_About this exercise_
Once the line containing "else if (nLEFT_RIGHT)" is found, copy that line and all remaining lines of the records exactly, including the last one, and add nothing.

_Electronics source listings_
>>>>
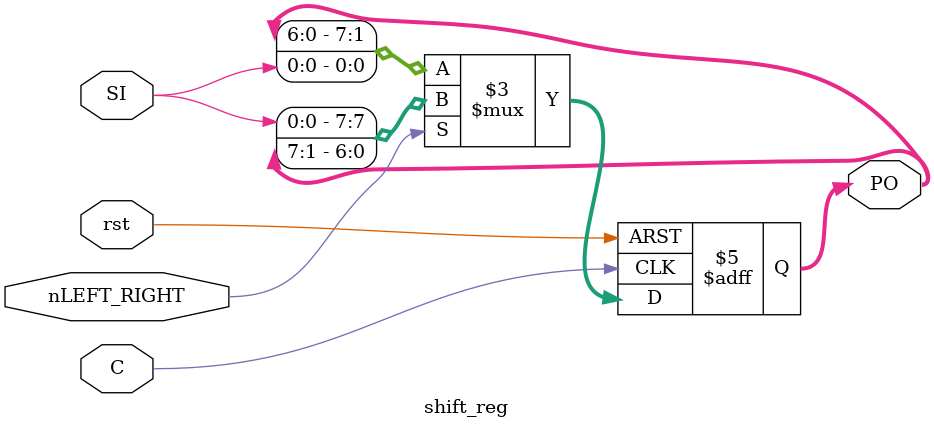
<source format=v>
module shift_reg(C, SI, nLEFT_RIGHT, rst, PO);
    input C, SI, nLEFT_RIGHT, rst;
    output reg [7:0] PO;

    always @(posedge C or posedge rst) begin
        if(rst)
            PO <= 0;
        else if (nLEFT_RIGHT)
            PO <= {SI, PO[7:1]};
        else
            PO <= {PO[6:0], SI};
    end

endmodule
</source>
<<<<
_Exercise result_
        else if (nLEFT_RIGHT)
            PO <= {SI, PO[7:1]};
        else
            PO <= {PO[6:0], SI};
    end

endmodule
</source>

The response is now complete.